Nahoum ne s’est jamais tellement intéressée aux cuisines, même pour les menus des enfants. Elle les bourrerait d’hormones anti-âge dans des petits pots carotte-purée si je la laissais faire. J’ai épousé un mannequin de haute couture : je dois avoir l’œil à tout dans cette maison. J’ai horreur d’avoir à porter la culotte, ce n’est plus digne, à mon âge. Une femme devrait s’occuper de moi. Nahoum ne comprend pas cela. Elle a ses manies. Comme moi. Ses pots de plastique blanc pleins de gélules. L’entrevue du matin avec Huguette, autre maniaque passionnée, me comble toujours. Huguette, qui n’a jamais fait la couverture de Vogue, sent bien à quel point elle m’est aussi indispensable que ma très tendre et très indispensable épouse. Bien des gâteux épousent leurs gouvernantes et ne se soucient plus des mannequins : que voulez-vous, je suis resté indécrottablement glamour.
Dans la journée, je rêve à cette belle mécanique voulue par moi : le ballet invisible dans les soutes de mon paquebot, qui me permet de dire que j’ai cent ans et de bien manger, d’apprendre les cancans du village, les naissances et les enterrements — je me rends même à certains, on chuchote à mon arrivée.
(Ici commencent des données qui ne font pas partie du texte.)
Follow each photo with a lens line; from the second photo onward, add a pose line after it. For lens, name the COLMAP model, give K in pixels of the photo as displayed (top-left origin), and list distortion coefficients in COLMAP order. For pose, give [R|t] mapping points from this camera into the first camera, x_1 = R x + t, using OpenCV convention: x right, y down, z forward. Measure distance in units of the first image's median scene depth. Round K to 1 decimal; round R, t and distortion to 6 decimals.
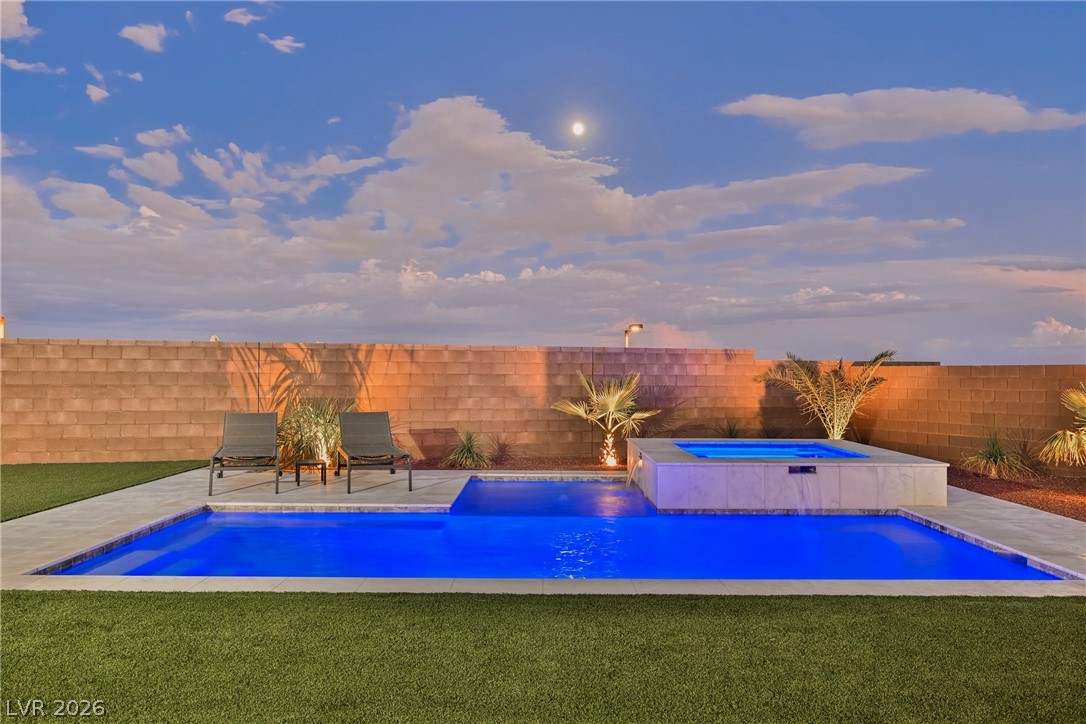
lens RADIAL K [[785.7, 0, 543.0], [0, 785.7, 362.0], [0, 0, 1]] dist [-0.002718, -0.000674]
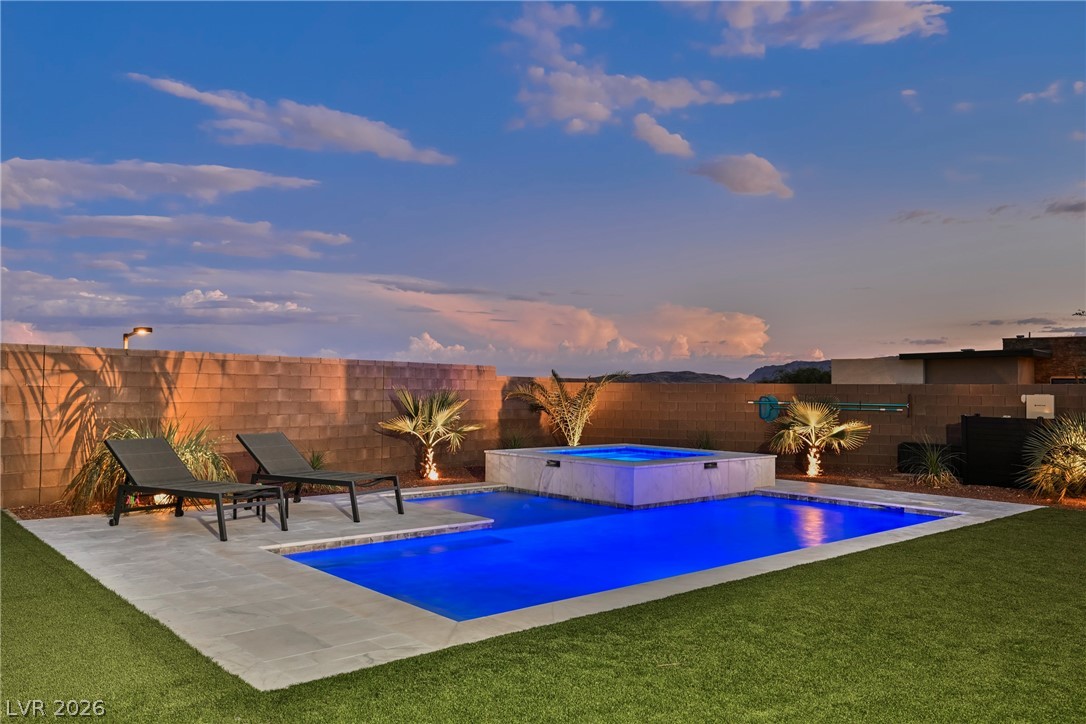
lens RADIAL K [[834.7, 0, 543.0], [0, 834.7, 362.0], [0, 0, 1]] dist [-0.001648, 0.000878]
pose [[0.758734, 0.023502, 0.650977, -0.506330], [-0.015617, 0.999718, -0.017891, -0.002402], [-0.651214, 0.003408, 0.758887, 0.091841]]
On s’incline en me serrant la main. Je suis leur maître. Pas le maître des grands musées. Le maître de mes gens, qui n’ont jamais mis les pieds dans un musée, fût-ce celui d’Angers. Huguette, qui devine tout, ne sait pas qu’elle est une pièce essentielle dans le dispositif qui va me permettre d’étaler bientôt mes cent ans aux yeux de la planète entière.